In 1970, the call to conference of the Women's Liberation Movement was held to raise awareness. The four main concerns addressed were equal pay between genders, providing fair education and job opportunities for women, coverage of abortion and contraception, and availability of 24-hour nurseries – free of charge.

From there on, a chain reaction of reformation within the United Kingdom emerged. Rape Crisis centers were created, Women's Aid was formed, the Sex Discrimination Act was signed, domestic violence was called out, and conferences were held more than ever to protect women. These movements were the stepping-stone used to scaffold the modern day era of England's feminine culture.

== Education ==
The School Workforce found that females are leading in the education field. Women make up most of the faculty within a classroom and as headteachers. Women's are more likely to go to university and to obtain a bachelor or post graduate degree than men.

== Religion ==

Traditionally, the Anglican priesthood was reserved for men. In 2014, the Church of England appointed the first woman bishop, Libby Lane.
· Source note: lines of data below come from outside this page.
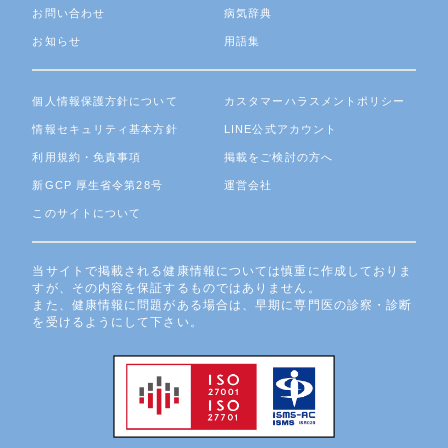
お問い合わせ
病気辞典
お知らせ
用語集
個人情報保護方針について
カスタマーハラスメントポリシー
情報セキュリティ基本方針
LINE公式アカウント
利用規約・免責事項
掲載をご検討の方へ
新GCP 厚生省令第28号
運営会社
このサイトについて
当サイトで掲載される健康情報については慎重に作成しておりま
すが、その内容を保証するものではありません。
また、健康情報に問題がある場合は、早期に専門医の診察・診断
を受けるようにして下さい。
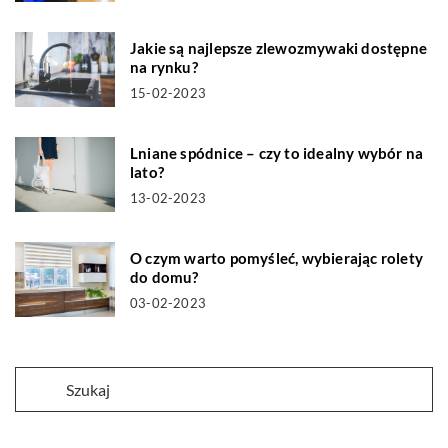
Jakie są najlepsze zlewozmywaki dostępne
na rynku?
15-02-2023
Lniane spódnice – czy to idealny wybór na
lato?
13-02-2023
O czym warto pomyśleć, wybierając rolety
do domu?
03-02-2023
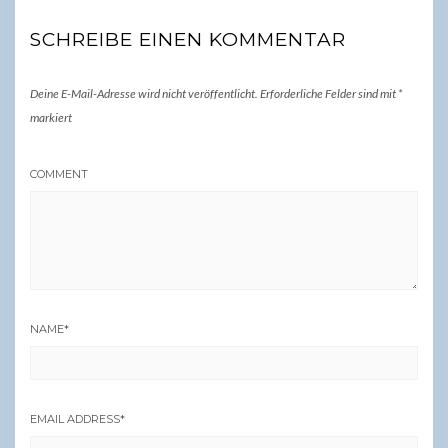
SCHREIBE EINEN KOMMENTAR
Deine E-Mail-Adresse wird nicht veröffentlicht.
Erforderliche Felder sind mit
*
markiert
COMMENT
NAME
*
EMAIL ADDRESS
*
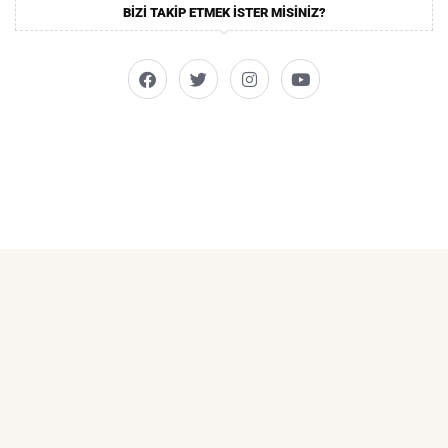
BIZI TAKIP ETMEK ISTER MISINIZ?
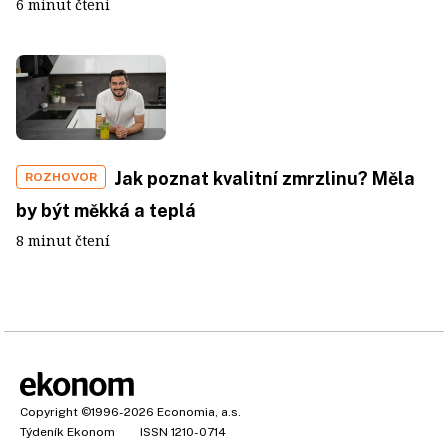
6 minut čtení
Jak poznat kvalitní zmrzlinu? Měla
ROZHOVOR
by být měkká a teplá
8 minut čtení
Copyright
©1996-2026
Economia, a.s.
Týdeník Ekonom
ISSN 1210-0714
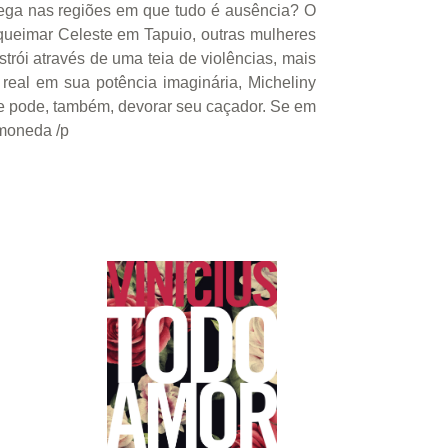
chega nas regiões em que tudo é ausência? O
ueimar Celeste em Tapuio, outras mulheres
trói através de uma teia de violências, mais
eal em sua potência imaginária, Micheliny
que pode, também, devorar seu caçador. Se em
amoneda /p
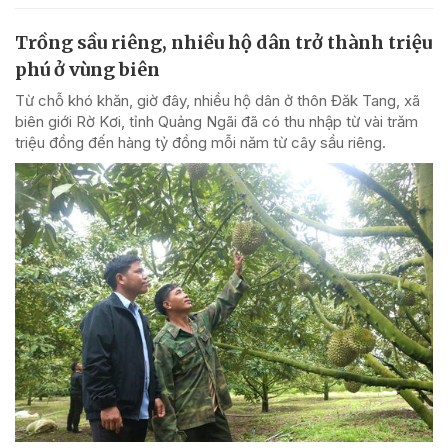
Trồng sầu riêng, nhiều hộ dân trở thành triệu
phú ở vùng biên
Từ chỗ khó khăn, giờ đây, nhiều hộ dân ở thôn Đăk Tang, xã
biên giới Rờ Kơi, tỉnh Quảng Ngãi đã có thu nhập từ vài trăm
triệu đồng đến hàng tỷ đồng mỗi năm từ cây sầu riêng.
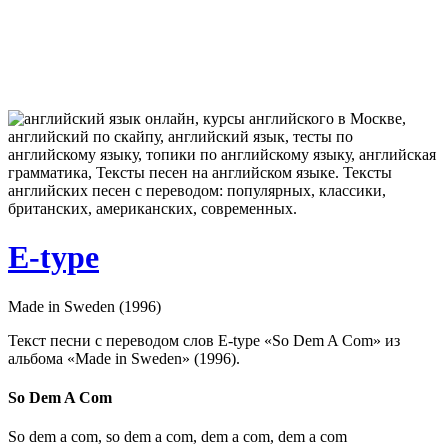
E-type
Made in Sweden (1996)
Текст песни с переводом слов E-type «So Dem A Com» из
альбома «Made in Sweden» (1996).
So Dem A Com
So dem a com, so dem a com, dem a com, dem a com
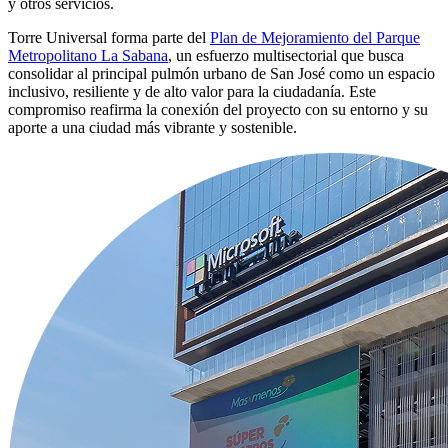
y otros servicios.
Torre Universal forma parte del
Plan de Mejoramiento del Parque
Metropolitano La Sabana
, un esfuerzo multisectorial que busca
consolidar al principal pulmón urbano de San José como un espacio
inclusivo, resiliente y de alto valor para la ciudadanía. Este
compromiso reafirma la conexión del proyecto con su entorno y su
aporte a una ciudad más vibrante y sostenible.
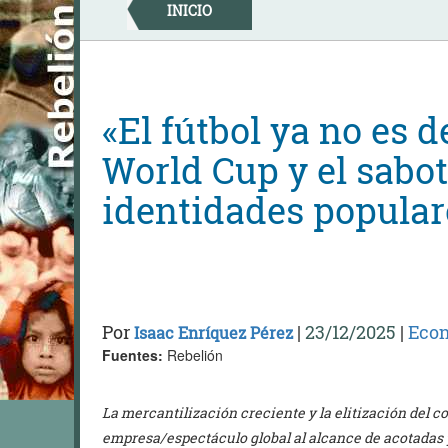
Skip
INICIO
to
content
«El fútbol ya no es d
World Cup y el sabot
identidades popular
Por
|
23/12/2025
|
Eco
Isaac Enríquez Pérez
Fuentes:
Rebelión
La mercantilización creciente y la elitización del 
empresa/espectáculo global al alcance de acotadas 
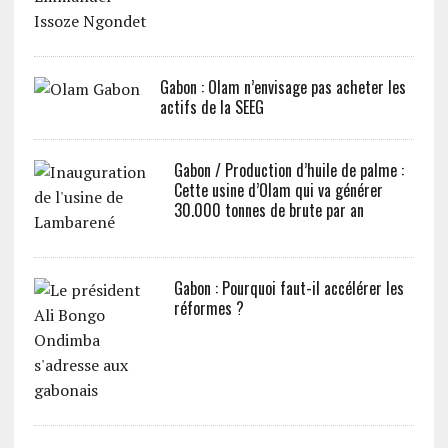
Gabon : Olam n’envisage pas acheter les
actifs de la SEEG
Gabon / Production d’huile de palme :
Cette usine d’Olam qui va générer
30.000 tonnes de brute par an
Gabon : Pourquoi faut-il accélérer les
réformes ?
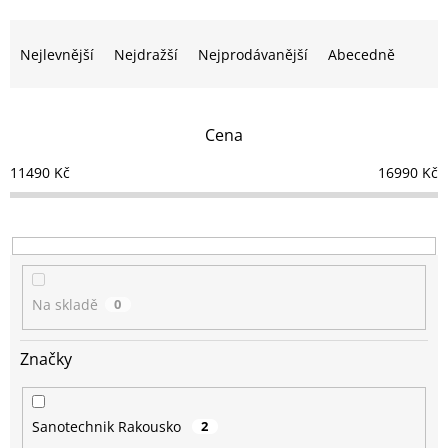
Ř
a
Nejlevnější
Nejdražší
Nejprodávanější
Abecedně
z
e
n
Cena
í
p
11490
Kč
16990
Kč
r
o
d
u
k
t
Na skladě
0
ů
Značky
Sanotechnik Rakousko
2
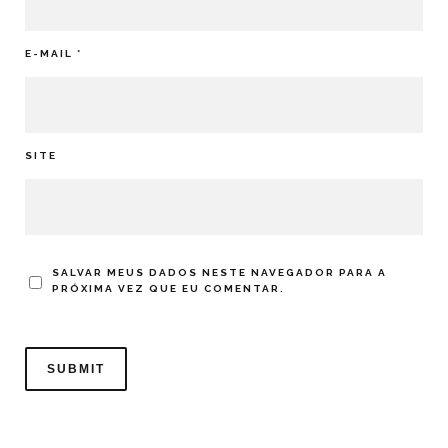
E-MAIL
*
SITE
SALVAR MEUS DADOS NESTE NAVEGADOR PARA A
PRÓXIMA VEZ QUE EU COMENTAR.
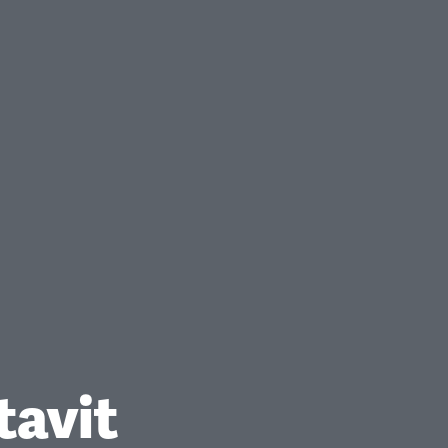
tavit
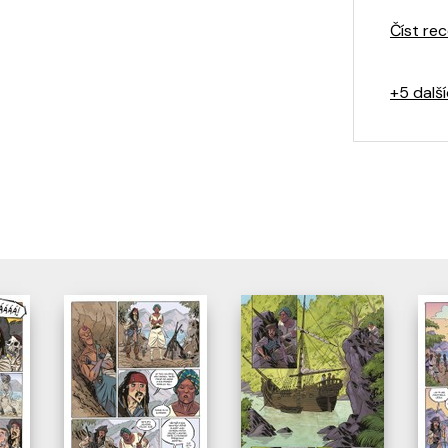
Číst rec
+5 dalš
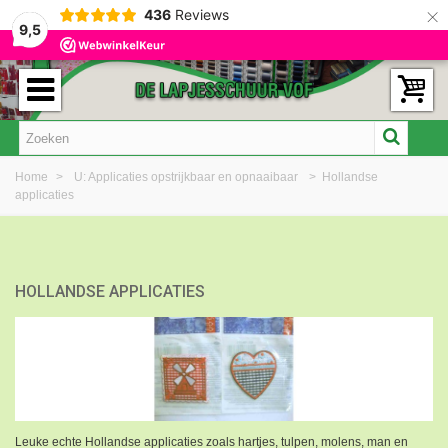
×
436
Reviews
9,5
Home
>
U: Applicaties opstrijkbaar en opnaaibaar
>
Hollandse
applicaties
HOLLANDSE APPLICATIES
Leuke echte Hollandse applicaties zoals hartjes, tulpen, molens, man en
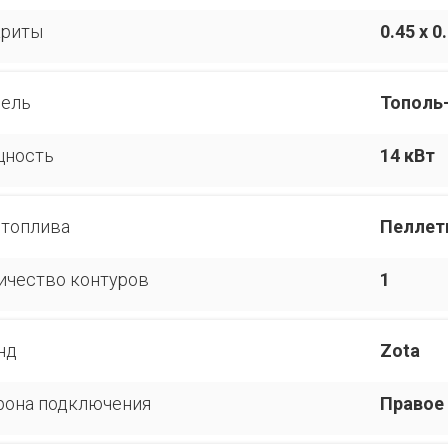
ариты
0.45 x 0
ель
Тополь
ность
14 кВт
 топлива
Пелле
ичество контуров
1
нд
Zota
рона подключения
Правое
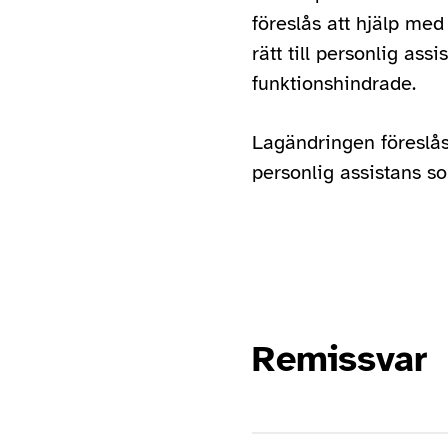
föreslås att hjälp m
rätt till personlig ass
funktionshindrade.
Lagändringen föreslås 
personlig assistans so
Remissvar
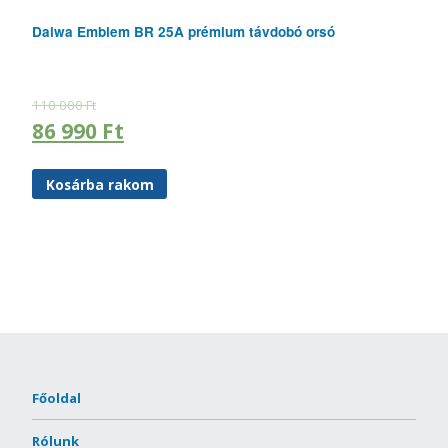
Daiwa Emblem BR 25A prémium távdobó orsó
110 000
Ft
86 990
Ft
Kosárba rakom
Főoldal
Rólunk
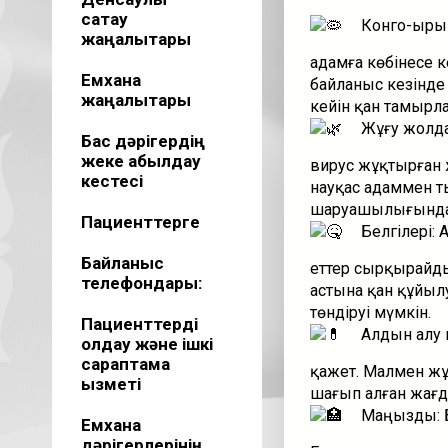
сақтау
Конго-Қырым
жаңалықтары
адамға көбінесе 
Емхана
байланыс кезінде
жаңалықтары
кейін қан тамырл
Жұғу жолда
Бас дәрігердің
жеке қабылдау
вирус жұқтырған 
кестесі
науқас адаммен т
шаруашылығында ж
Пациенттерге
Белгілері: 
Байланыс
еттер сырқырайды,
телефондары:
астына қан құйылу
төндіруі мүмкін.
Пациенттерді
Алдын алу ш
қолдау және ішкі
сараптама
қажет. Малмен жұ
қызметі
шағып алған жағд
Маңызды: Б
Емхана
дәрігерлерінің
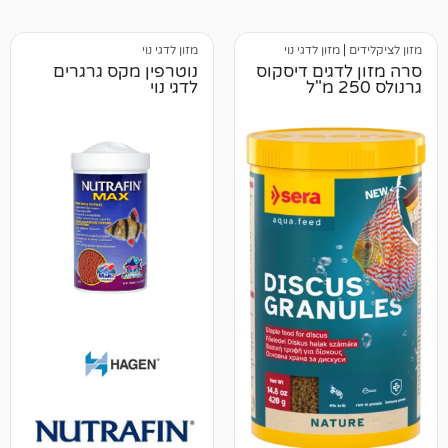
זון לדגי נוי
מזון לדגי נוי
גים דיסקוס
נוטרפין מקס גרגרים
לדגי נוי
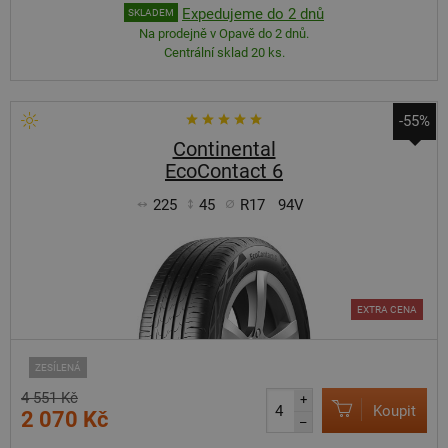
Expedujeme do 2 dnů
SKLADEM
Na prodejně v Opavě do 2 dnů.
Centrální sklad 20 ks.
-55%
Continental
EcoContact 6
225
45
R17
94V
EXTRA CENA
ZESÍLENÁ
4 551 Kč
+
Koupit
2 070 Kč
–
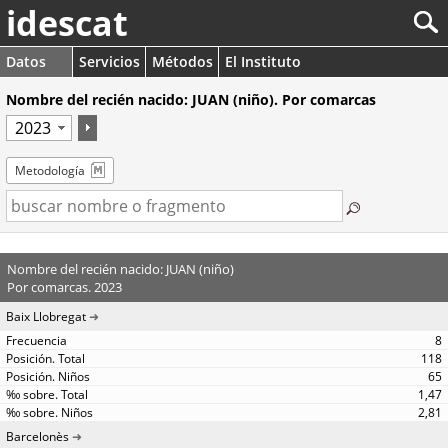
idescat
Datos
Servicios
Métodos
El Instituto
Nombre del recién nacido: JUAN (niño). Por comarcas
Metodología
Nombre del recién nacido: JUAN (niño)
Por comarcas. 2023
Baix Llobregat
8
118
65
1,47
2,81
Barcelonès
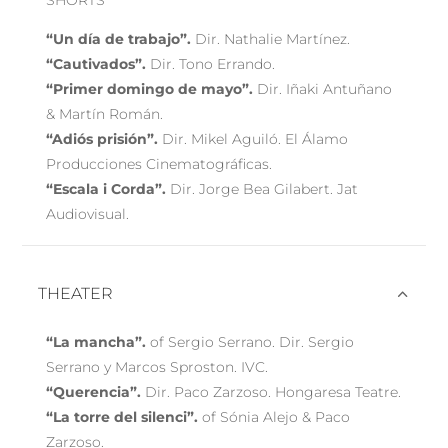
SHORTS
“Un día de trabajo”.
Dir. Nathalie Martínez.
“Cautivados”.
Dir. Tono Errando.
“Primer domingo de mayo”.
Dir. Iñaki Antuñano
& Martín Román.
“Adiós prisión”.
Dir. Mikel Aguiló. El Álamo
Producciones Cinematográficas.
“Escala i Corda”.
Dir. Jorge Bea Gilabert. Jat
Audiovisual.
THEATER
“La mancha”.
of Sergio Serrano. Dir. Sergio
Serrano y Marcos Sproston. IVC.
“Querencia”.
Dir. Paco Zarzoso. Hongaresa Teatre.
“La torre del silenci”.
of Sónia Alejo & Paco
Zarzoso.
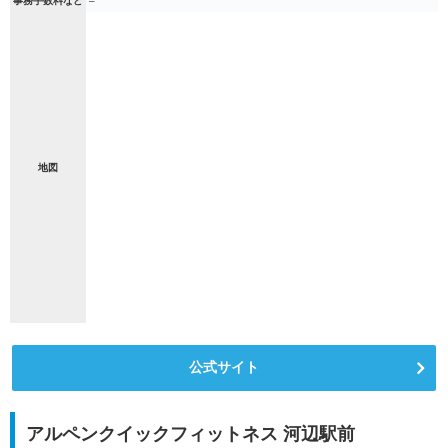
事務手数料など
–
地図
公式サイト
アルペンクイックフィットネス 河辺駅前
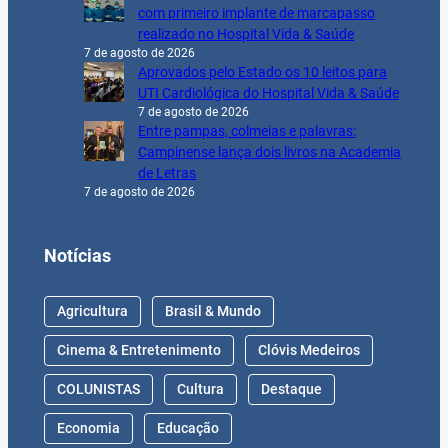
com primeiro implante de marcapasso
realizado no Hospital Vida & Saúde
7 de agosto de 2026
Aprovados pelo Estado os 10 leitos para
UTI Cardiológica do Hospital Vida & Saúde
7 de agosto de 2026
Entre pampas, colmeias e palavras:
Campinense lança dois livros na Academia
de Letras
7 de agosto de 2026
Notícias
Agricultura
Brasil & Mundo
Cinema & Entretenimento
Clóvis Medeiros
COLUNISTAS
Cultura
Destaque
Economia
Educação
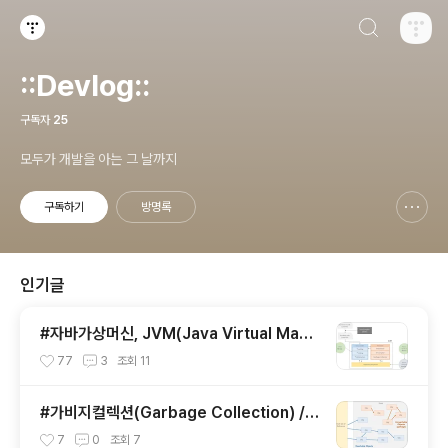
검색하기
티스토리
::Devlog::
구독자
25
모두가 개발을 아는 그 날까지
구독하기
방명록
신고하기 레이어
열기
인기글
#자바가상머신, JVM(Java Virtual Mach
ine)이란 무엇인가?
77
3
조회
11
#가비지컬렉션(Garbage Collection) / J
VM 구동원리에 이어서
7
0
조회
7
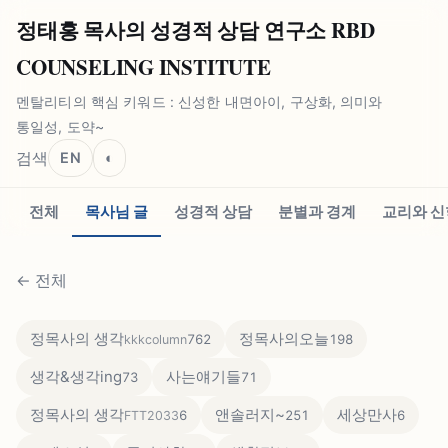
정태홍 목사의 성경적 상담 연구소 RBD
COUNSELING INSTITUTE
멘탈리티의 핵심 키워드 : 신성한 내면아이, 구상화, 의미와
통일성, 도약~
검색
EN
◐
전체
목사님 글
성경적 상담
분별과 경계
교리와 신
←
전체
정목사의 생각
정목사의오늘
762
198
kkkcolumn
생각&생각ing
사는얘기들
73
71
정목사의 생각
앤솔러지~
세상만사
6
251
6
FTT2033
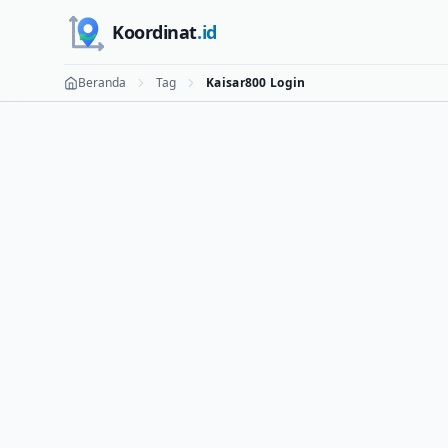
Skip to main content
Koordinat
.id
Beranda
Tag
Kaisar800 Login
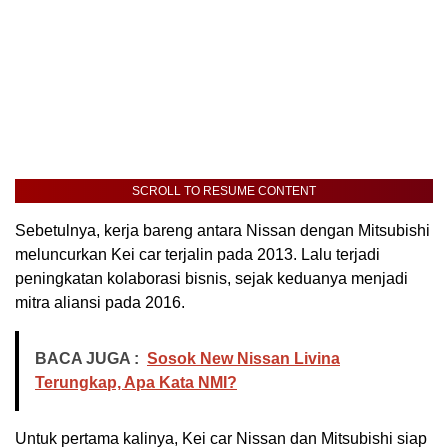
SCROLL TO RESUME CONTENT
Sebetulnya, kerja bareng antara Nissan dengan Mitsubishi
meluncurkan Kei car terjalin pada 2013. Lalu terjadi
peningkatan kolaborasi bisnis, sejak keduanya menjadi
mitra aliansi pada 2016.
BACA JUGA :
Sosok New Nissan Livina
Terungkap, Apa Kata NMI?
Untuk pertama kalinya, Kei car Nissan dan Mitsubishi siap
Although Anglican men tended to be more influential throughout the history of England, the faith also allowed for prominent feminist movements to occur. Agnes Maude Royden and Edith Picton-Turbeville were among some of the most well-known figures in this area. Women involved in the Anglican feminist movements also tended to advocate for suffragist causes. In the year 1930, Royden founded the Society for Equal Ministry of Women, which proved to be instrumental in making women equal in the positions of power offered in the Anglican faith.

When the Sex Discrimination Act 1975 was passed, it did not apply to the church, causing women to branch out and create their own religious groups.